I picked up a can of this yesterday to compare to the sealer that I have been using.  The instructions were a bit vaugue, "Apply two thin coats with a brush or soft cloth when stationary.  Lightly rub down between with a fine abrasive or 0000 wire wool."  For those of you that use this, how long do you typically allow between coats and subsequent finishing?  This appears to be a shellac based product and I assume that I can put lacquer over this, is that corect?
Thanks,
Richard


----------



## Old Griz (Mar 6, 2005)

I put on 2 coats using a paper towel, let it dry for a minute or two and buff with 0000 steel wool
It is not a shellac based product.. it is a lacquer based sanding sealer and dries quickly in thin coats (thus the name Cellulose... lacquer is a nitrocellulose based product)... I usually smooth it with the steel wool and then do a 3-4 coat thick CA finish sanded to 12000MM wet and then use Hut Plastic Polish and Ren Wax... 
If you are using lacquer for your final finish, remember that lacquer needs to cure for a couple of days before final sanding and polishing... it usually takes about 4-9 days for lacquer to totally cure depending on humidity and temp...


----------



## ctEaglesc (Mar 6, 2005)

I put it on stationary.then add a LITTLE to a paper towel and turn the lathe on and "heat "in in liek a friction polish.
# coats all the same way.
This is the method reccomended by the guys a Woodturningz.
I have found it helps to MM starting with #5 or6 to level it off.
I then use 3 coats of Mylands high build friction polish applied the same way.
Then 3 coats of carnauba.
Jason at WT told me about this finish and It's great!
Oh after the carnauba sets for 12 hrs TSW!, of course!


----------



## Randy (Mar 10, 2005)

I too like the Myland Sanding Sealer but I have thinned mine with 50% Lacquer thinner.
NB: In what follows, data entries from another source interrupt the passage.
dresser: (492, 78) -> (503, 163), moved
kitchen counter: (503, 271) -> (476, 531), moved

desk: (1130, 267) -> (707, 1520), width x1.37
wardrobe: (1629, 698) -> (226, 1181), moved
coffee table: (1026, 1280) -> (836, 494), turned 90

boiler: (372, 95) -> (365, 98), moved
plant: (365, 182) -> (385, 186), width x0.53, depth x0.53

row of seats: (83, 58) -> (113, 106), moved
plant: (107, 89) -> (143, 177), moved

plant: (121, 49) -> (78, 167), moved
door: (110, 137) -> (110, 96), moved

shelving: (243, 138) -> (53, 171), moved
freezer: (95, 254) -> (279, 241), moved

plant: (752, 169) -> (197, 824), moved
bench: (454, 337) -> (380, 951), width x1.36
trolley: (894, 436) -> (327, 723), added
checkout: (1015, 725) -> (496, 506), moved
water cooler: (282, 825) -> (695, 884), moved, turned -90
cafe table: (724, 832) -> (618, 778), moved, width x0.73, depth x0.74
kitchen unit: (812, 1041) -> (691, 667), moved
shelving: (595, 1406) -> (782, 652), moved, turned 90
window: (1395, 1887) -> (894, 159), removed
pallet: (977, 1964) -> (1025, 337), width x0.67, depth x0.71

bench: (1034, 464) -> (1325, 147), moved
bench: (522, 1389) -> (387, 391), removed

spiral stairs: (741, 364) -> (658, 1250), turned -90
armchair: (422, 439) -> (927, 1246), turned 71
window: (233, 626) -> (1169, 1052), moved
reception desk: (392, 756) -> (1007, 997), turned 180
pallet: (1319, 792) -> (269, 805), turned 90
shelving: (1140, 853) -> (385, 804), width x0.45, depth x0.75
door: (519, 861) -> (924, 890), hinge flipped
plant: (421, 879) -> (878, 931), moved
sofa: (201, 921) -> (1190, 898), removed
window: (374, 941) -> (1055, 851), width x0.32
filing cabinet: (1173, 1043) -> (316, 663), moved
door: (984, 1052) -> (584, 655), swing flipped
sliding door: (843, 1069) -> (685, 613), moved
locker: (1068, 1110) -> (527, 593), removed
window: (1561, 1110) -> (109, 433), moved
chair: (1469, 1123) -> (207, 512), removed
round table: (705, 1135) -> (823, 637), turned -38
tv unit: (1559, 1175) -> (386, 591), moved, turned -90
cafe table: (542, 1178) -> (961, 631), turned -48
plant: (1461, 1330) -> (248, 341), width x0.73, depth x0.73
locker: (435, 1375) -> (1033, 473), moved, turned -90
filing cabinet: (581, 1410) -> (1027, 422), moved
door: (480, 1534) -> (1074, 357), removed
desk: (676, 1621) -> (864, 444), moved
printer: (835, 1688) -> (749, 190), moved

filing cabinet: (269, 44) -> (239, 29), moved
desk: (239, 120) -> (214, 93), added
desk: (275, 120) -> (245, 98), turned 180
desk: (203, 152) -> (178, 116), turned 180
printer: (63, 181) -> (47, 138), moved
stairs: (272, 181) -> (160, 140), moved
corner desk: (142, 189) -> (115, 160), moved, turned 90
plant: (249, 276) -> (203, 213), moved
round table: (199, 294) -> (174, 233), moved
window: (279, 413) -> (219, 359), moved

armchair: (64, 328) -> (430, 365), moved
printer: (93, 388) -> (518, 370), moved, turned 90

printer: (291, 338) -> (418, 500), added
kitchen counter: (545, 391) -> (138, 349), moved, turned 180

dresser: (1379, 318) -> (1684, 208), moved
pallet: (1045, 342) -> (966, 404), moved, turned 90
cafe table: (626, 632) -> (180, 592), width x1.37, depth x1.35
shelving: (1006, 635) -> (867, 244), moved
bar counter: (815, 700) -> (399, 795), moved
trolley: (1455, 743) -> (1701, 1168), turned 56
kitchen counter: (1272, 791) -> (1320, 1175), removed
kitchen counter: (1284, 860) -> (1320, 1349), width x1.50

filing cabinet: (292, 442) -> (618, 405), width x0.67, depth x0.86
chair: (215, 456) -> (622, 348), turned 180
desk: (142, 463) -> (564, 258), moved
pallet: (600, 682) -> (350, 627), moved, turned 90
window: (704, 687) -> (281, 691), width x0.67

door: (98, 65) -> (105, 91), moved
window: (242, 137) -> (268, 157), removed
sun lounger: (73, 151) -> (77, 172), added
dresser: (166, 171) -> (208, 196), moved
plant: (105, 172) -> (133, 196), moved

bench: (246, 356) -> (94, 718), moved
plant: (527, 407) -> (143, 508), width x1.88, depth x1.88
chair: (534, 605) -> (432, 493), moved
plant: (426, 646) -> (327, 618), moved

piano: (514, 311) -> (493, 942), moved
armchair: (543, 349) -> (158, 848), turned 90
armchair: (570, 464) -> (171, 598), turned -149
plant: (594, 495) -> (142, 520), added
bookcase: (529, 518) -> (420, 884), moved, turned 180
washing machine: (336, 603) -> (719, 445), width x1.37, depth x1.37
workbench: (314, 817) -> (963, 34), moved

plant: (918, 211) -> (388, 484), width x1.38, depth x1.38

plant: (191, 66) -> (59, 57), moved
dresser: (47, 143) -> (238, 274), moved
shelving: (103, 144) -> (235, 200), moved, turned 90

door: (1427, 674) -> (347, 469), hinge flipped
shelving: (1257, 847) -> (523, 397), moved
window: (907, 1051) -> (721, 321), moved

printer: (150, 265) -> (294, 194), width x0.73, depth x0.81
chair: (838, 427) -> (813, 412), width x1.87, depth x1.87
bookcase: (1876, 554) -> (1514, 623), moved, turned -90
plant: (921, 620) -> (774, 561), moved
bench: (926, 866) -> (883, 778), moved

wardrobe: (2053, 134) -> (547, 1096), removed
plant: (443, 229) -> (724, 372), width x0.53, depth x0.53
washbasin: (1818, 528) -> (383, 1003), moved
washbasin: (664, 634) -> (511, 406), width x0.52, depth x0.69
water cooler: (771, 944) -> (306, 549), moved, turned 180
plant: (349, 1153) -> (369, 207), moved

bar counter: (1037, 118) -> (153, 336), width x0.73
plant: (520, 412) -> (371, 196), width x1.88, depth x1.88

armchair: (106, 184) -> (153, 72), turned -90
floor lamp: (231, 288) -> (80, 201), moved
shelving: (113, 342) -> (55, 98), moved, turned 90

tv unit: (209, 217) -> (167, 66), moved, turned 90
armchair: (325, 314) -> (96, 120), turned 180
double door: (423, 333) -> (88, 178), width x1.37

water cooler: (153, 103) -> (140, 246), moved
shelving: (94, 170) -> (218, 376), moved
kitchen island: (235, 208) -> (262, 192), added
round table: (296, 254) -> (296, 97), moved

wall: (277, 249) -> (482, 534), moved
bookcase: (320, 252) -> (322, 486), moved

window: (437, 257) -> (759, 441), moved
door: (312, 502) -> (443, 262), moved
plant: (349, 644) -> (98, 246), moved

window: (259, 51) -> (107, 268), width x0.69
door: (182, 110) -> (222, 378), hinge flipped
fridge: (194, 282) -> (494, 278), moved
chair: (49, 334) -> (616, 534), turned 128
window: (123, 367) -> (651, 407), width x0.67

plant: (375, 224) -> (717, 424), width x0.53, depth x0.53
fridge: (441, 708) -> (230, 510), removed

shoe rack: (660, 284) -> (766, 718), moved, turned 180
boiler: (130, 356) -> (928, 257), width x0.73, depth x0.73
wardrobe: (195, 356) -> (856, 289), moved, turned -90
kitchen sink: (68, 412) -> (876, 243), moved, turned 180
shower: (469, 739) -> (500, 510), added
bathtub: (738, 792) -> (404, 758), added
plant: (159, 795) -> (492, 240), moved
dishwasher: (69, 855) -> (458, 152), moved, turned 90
Penetrates better and is easier to burn in with a cloth.


----------



## Gary (Mar 10, 2005)

I've used the product and have been very satisfied with it. I use it the same way Tom does.


----------



## Rifleman1776 (Mar 11, 2005)

I put on while turning at slow speed. I use two coats. It dries almost instantly. By the time I put the cap back on the bottle and pick up my finish it is dry and ready for the finish. Good product.


----------